中国大使館、日本の抗議を拒絶 王毅外相の「軍国主義」発言めぐり日中対立激化
要約
王毅外相がミュンヘン安全保障会議で高市首相の国会答弁を「主権侵害」と批判したことを受け、日本政府が抗議したが、在日中国大使館は「日本は事実をねじ曲げている」と拒絶。台湾問題をめぐる日中間の緊張が新たな局面に入った。
中国大使館「日本は事実をねじ曲げている」
在日本中国大使館は2月16日、王毅外相のミュンヘン安全保障会議での発言をめぐる日本政府の抗議を拒絶した。大使館は「日本は事実をねじ曲げている」と反論し、日本側の申し入れを受け入れない姿勢を明確にした。
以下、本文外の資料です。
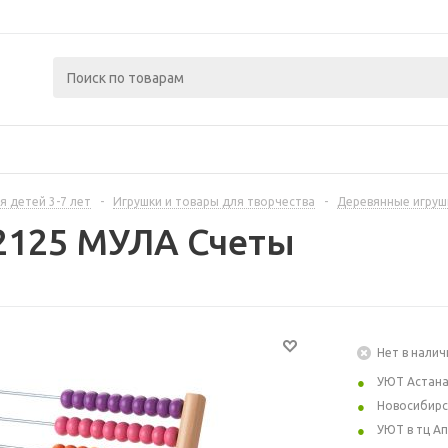
я детей 3-7 лет
-
Игрушки и товары для творчества
-
Деревянные игруш
2125 МУЛА Счеты
Нет в налич
УЮТ Астан
Новосибирс
УЮТ в тц А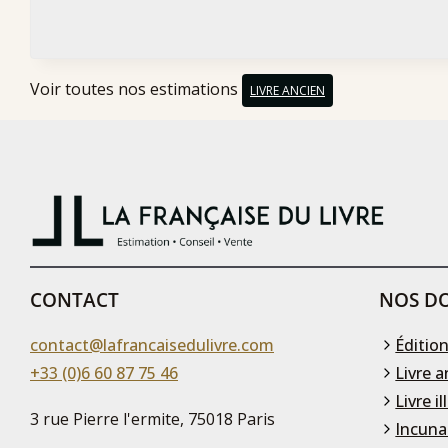
Voir toutes nos estimations
LIVRE ANCIEN
CONTACT
NOS DO
contact@lafrancaisedulivre.com
Édition
+33 (0)6 60 87 75 46
Livre a
Livre il
3 rue Pierre l'ermite, 75018 Paris
Incuna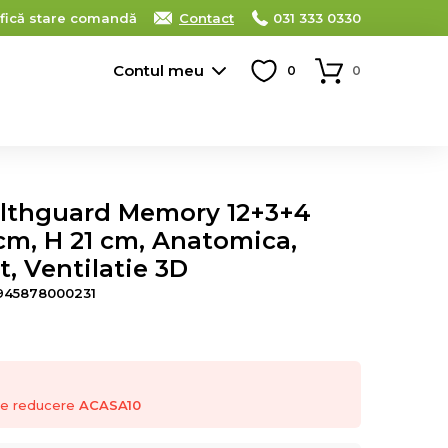
ifică stare comandă
Contact
031 333 0330
Contul meu
0
0
lthguard Memory 12+3+4
cm, H 21 cm, Anatomica,
t, Ventilatie 3D
945878000231
 de reducere
ACASA10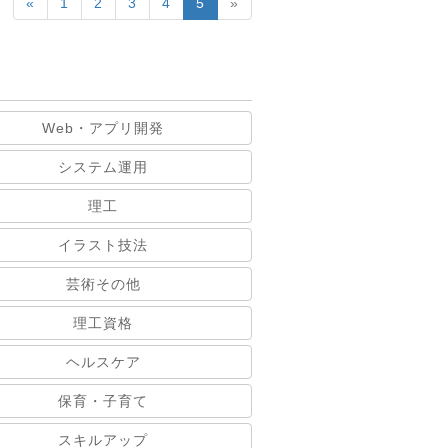
«
1
2
3
4
5
»
Web・アプリ開発
システム運用
理工
イラスト技法
芸術その他
理工資格
ヘルスケア
保育・子育て
スキルアップ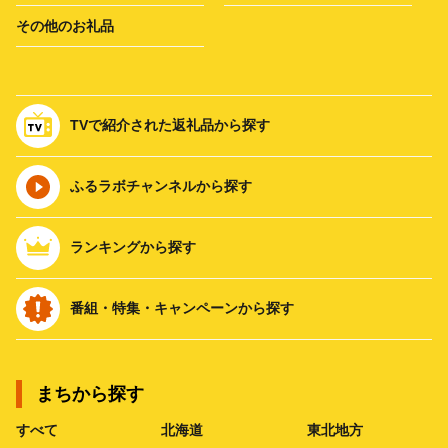
その他のお礼品
TVで紹介された返礼品から探す
ふるラボチャンネルから探す
ランキングから探す
番組・特集・キャンペーンから探す
まちから探す
すべて
北海道
東北地方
発端は2月14日、ドイツで開催中のミュンヘン安全保障会議での王毅外相の発言である。王毅氏は、高市早苗首相が国会答弁で台湾有事が存立危機事態になり得ると述べたことを取り上げ、「中国の主権への侵害だ」と批判。さらに日本の「軍国主義」復活を言い立てた。
日本政府、次席公使に「厳正な申し入れ」
日本政府は翌15日、外務省の金井正彰アジア大洋州局長が在日本中国大使館の施泳次席公使に対し、厳正な申し入れを行った。王毅外相の発言が不適切であるとの立場を伝えたものとみられる。
しかし中国側はこれに応じず、16日に大使館を通じて日本の抗議を拒絶。「日本は事実をねじ曲げている」との見解を示し、両国の主張は真っ向から対立する形となった。
台湾有事めぐる応酬が先鋭化
今回の対立は、高市首相の台湾有事に関する国会答弁が直接の引き金となった。高市氏は台湾有事が日本の存立危機事態になり得るとの認識を示したとされ、王毅外相はこれを国際会議の場で強く非難した。
王毅外相がミュンヘンで発言
ミュンヘン安全保障会議で高市首相の国会答弁を「中国の主権への侵害」と批判し、日本の「軍国主義」復活を主張した。
日本外務省が抗議
金井正彰アジア大洋州局長が施泳次席公使に厳正な申し入れを実施。王毅発言を不適切とする立場を伝えた。
中国大使館が拒絶
在日本中国大使館が「日本は事実をねじ曲げている」と反論し、日本政府の抗議を受け入れない姿勢を表明した。
ミュンヘン安全保障会議という国際的な舞台で日本を名指しで批判した王毅外相の発言と、それに対する日本政府の即座の抗議、さらに中国側の拒絶という一連の応酬は、台湾問題をめぐる日中間の緊張が新たな局面に入ったことを示している。